● **PROBLEM TO SOLVE**
Which lines in the records below include the word "glagole"? Report each of them in full.
### DATASET RECORDS
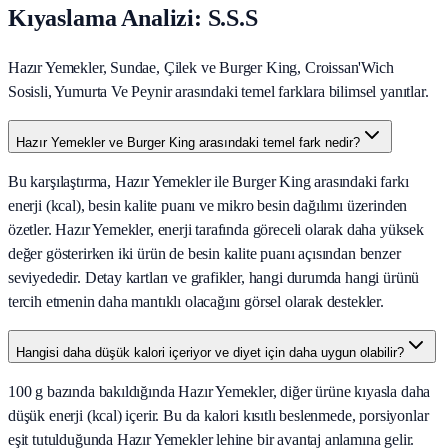
Kıyaslama Analizi: S.S.S
Hazır Yemekler, Sundae, Çilek ve Burger King, Croissan'Wich
Sosisli, Yumurta Ve Peynir arasındaki temel farklara bilimsel yanıtlar.
Hazır Yemekler ve Burger King arasındaki temel fark nedir?
Bu karşılaştırma, Hazır Yemekler ile Burger King arasındaki farkı
enerji (kcal), besin kalite puanı ve mikro besin dağılımı üzerinden
özetler. Hazır Yemekler, enerji tarafında göreceli olarak daha yüksek
değer gösterirken iki ürün de besin kalite puanı açısından benzer
seviyededir. Detay kartları ve grafikler, hangi durumda hangi ürünü
tercih etmenin daha mantıklı olacağını görsel olarak destekler.
Hangisi daha düşük kalori içeriyor ve diyet için daha uygun olabilir?
100 g bazında bakıldığında Hazır Yemekler, diğer ürüne kıyasla daha
düşük enerji (kcal) içerir. Bu da kalori kısıtlı beslenmede, porsiyonlar
eşit tutulduğunda Hazır Yemekler lehine bir avantaj anlamına gelir.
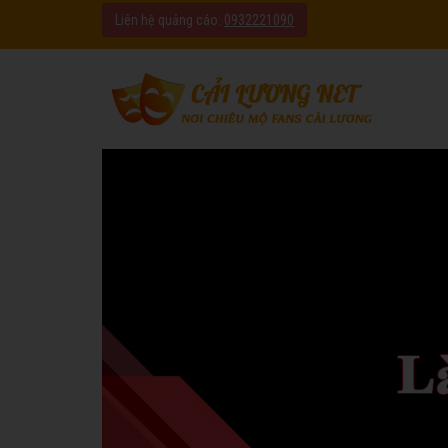
Liên hệ quảng cáo:
0932221090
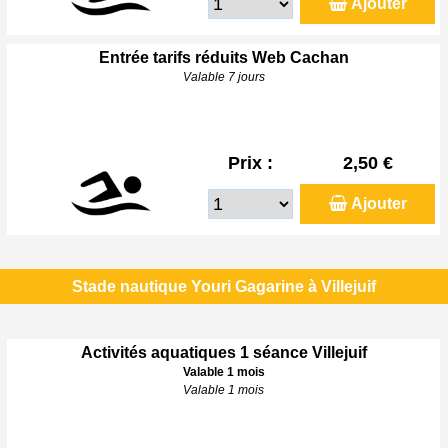
Ajouter
Entrée tarifs réduits Web Cachan
Valable 7 jours
Prix :
2,50 €
Ajouter
Stade nautique Youri Gagarine à Villejuif
Activités aquatiques 1 séance Villejuif
Valable 1 mois
Valable 1 mois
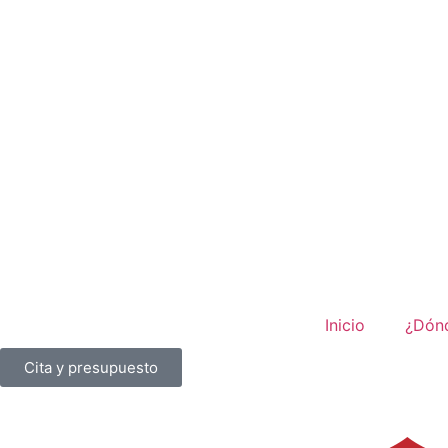
Inicio
¿Dón
Cita y presupuesto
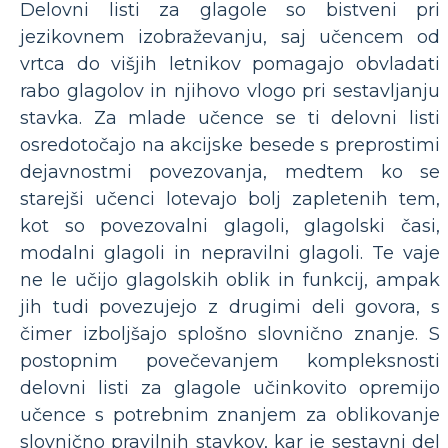
Delovni listi za glagole so bistveni pri
jezikovnem izobraževanju, saj učencem od
vrtca do višjih letnikov pomagajo obvladati
rabo glagolov in njihovo vlogo pri sestavljanju
stavka. Za mlade učence se ti delovni listi
osredotočajo na akcijske besede s preprostimi
dejavnostmi povezovanja, medtem ko se
starejši učenci lotevajo bolj zapletenih tem,
kot so povezovalni glagoli, glagolski časi,
modalni glagoli in nepravilni glagoli. Te vaje
ne le učijo glagolskih oblik in funkcij, ampak
jih tudi povezujejo z drugimi deli govora, s
čimer izboljšajo splošno slovnično znanje. S
postopnim povečevanjem kompleksnosti
delovni listi za glagole učinkovito opremijo
učence s potrebnim znanjem za oblikovanje
slovnično pravilnih stavkov, kar je sestavni del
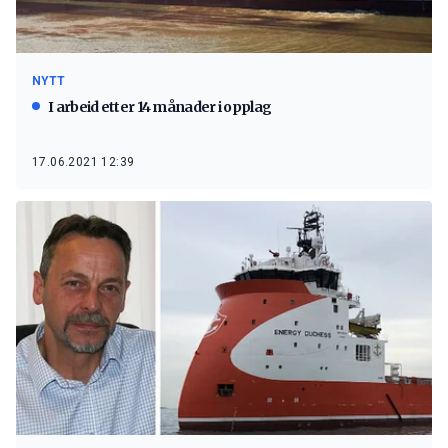
NYTT
I arbeid etter 14 månader i opplag
17.06.2021 12:39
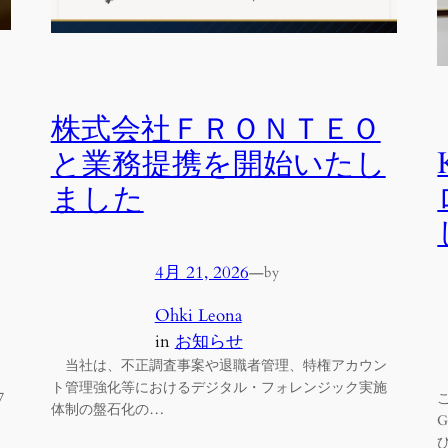
株式会社ＦＲＯＮＴＥＯ
と業務提携を開始いたし
ました
4月 21, 2026
—
by
Ohki Leona
in
お知らせ
当社は、不正調査事案や退職者管理、特権アカウン
ト管理強化等におけるデジタル・フォレンジック実施
7
体制の盤石化の…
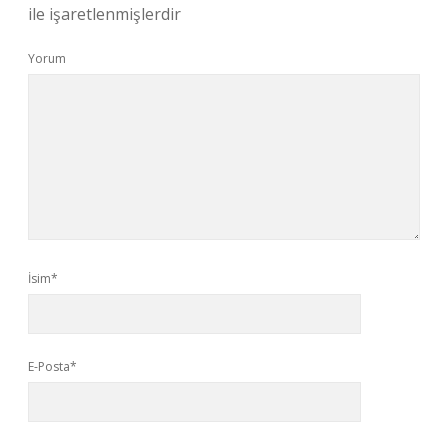
ile işaretlenmişlerdir
Yorum
İsim*
E-Posta*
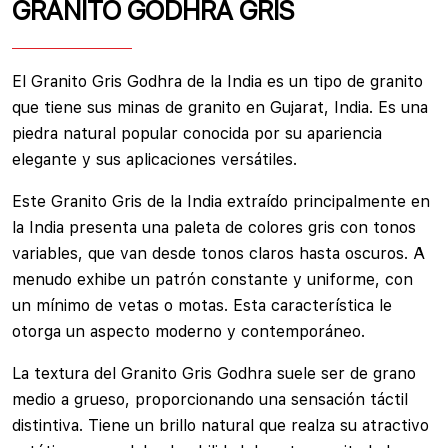
GRANITO GODHRA GRIS
El Granito Gris Godhra de la India es un tipo de granito
que tiene sus minas de granito en Gujarat, India. Es una
piedra natural popular conocida por su apariencia
elegante y sus aplicaciones versátiles.
Este Granito Gris de la India extraído principalmente en
la India presenta una paleta de colores gris con tonos
variables, que van desde tonos claros hasta oscuros. A
menudo exhibe un patrón constante y uniforme, con
un mínimo de vetas o motas. Esta característica le
otorga un aspecto moderno y contemporáneo.
La textura del Granito Gris Godhra suele ser de grano
medio a grueso, proporcionando una sensación táctil
distintiva. Tiene un brillo natural que realza su atractivo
######
● **EXERCISE SOLUTION**
Delovni listi za glagole so bistveni pri
delovni listi za glagole učinkovito opremijo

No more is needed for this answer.